Question

An endangered species of fish has a population that is decreasing exponentially (A = A0 * e^kt). The population 9 years ago was 1500. Today, only1000 of the fish are alive. Once the population drops below 100, the situation will be irreversible.

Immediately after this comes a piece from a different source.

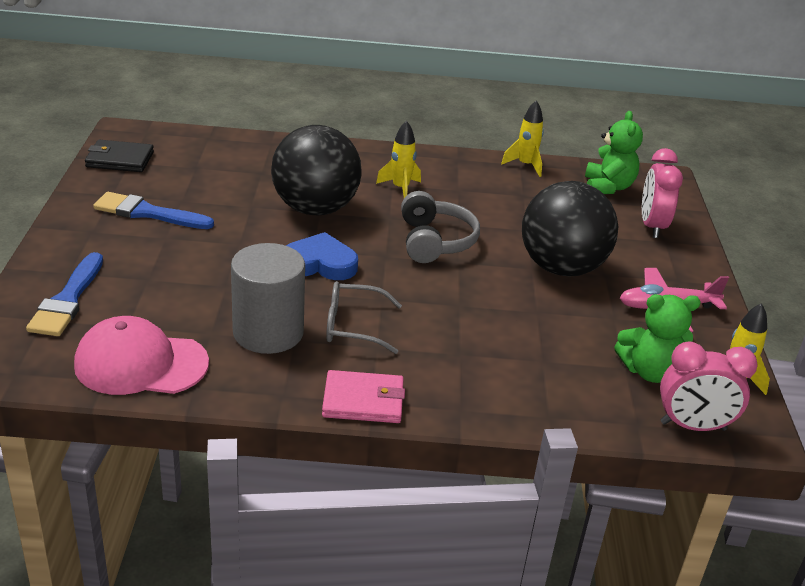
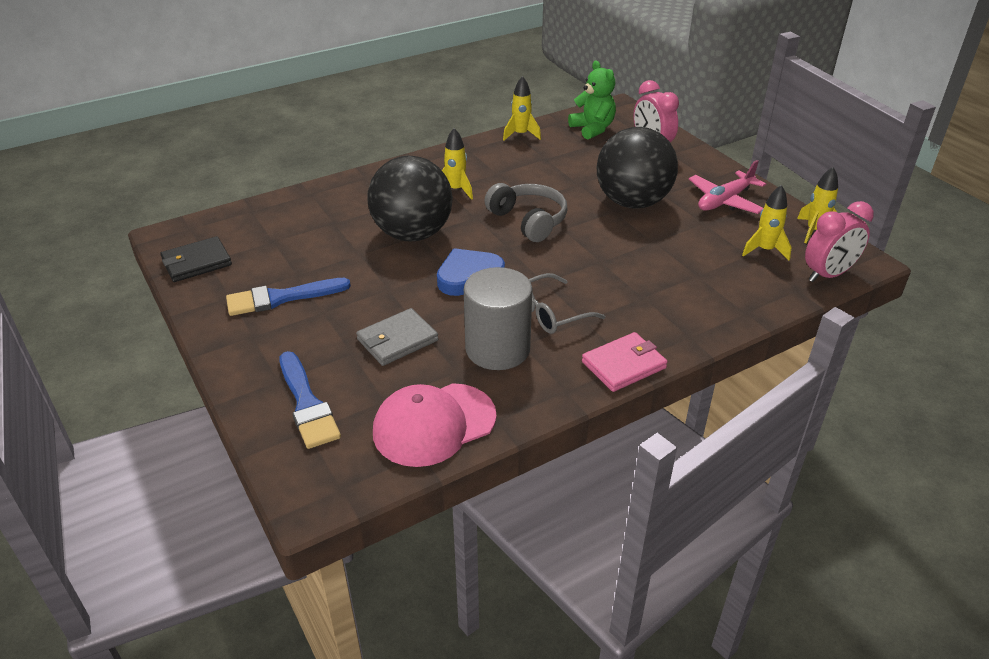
camera: 30 degrees left, 5 degrees up
green teddy bear [614,294,701,383] -> yellow rocket [742,185,791,260]
none -> grey wallet [356,308,438,366]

When will this happen, according to themodel? (Round to the nearest whole year.)

Answer 1

In order to calculate when the population will be 100, first let's calculate the coefficients A0 and k.

Since the initial population is 1500, we have A0 = 1500.

Then, to calculate the coefficient k, let's use the value of t = 9 and A = 1000, so we have:

`\begin{gathered} 1000=1500\cdot e^(k\cdot9) \\ e^(9k)=(1000)/(1500)=(2)/(3) \\ \ln (e^(9k))=\ln ((2)/(3)) \\ 9k\cdot\ln (e)=-0.405465 \\ 9k=-0.405465 \\ k=-0.045 \end{gathered}`

Now, let's calculate the value of t for A = 100:

`\begin{gathered} 100=1500\cdot e^(-0.045\cdot t) \\ e^(-0.045t)=(100)/(1500)=(1)/(15) \\ \ln (e^(-0.045t))=\ln ((1)/(15)) \\ -0.045t\cdot\ln (e)=-2.70805 \\ -0.045t=-2.70805 \\ t=(-2.70805)/(-0.045)=60.18 \end{gathered}`

Rounding to the nearest whole year, we have a time of 60 years.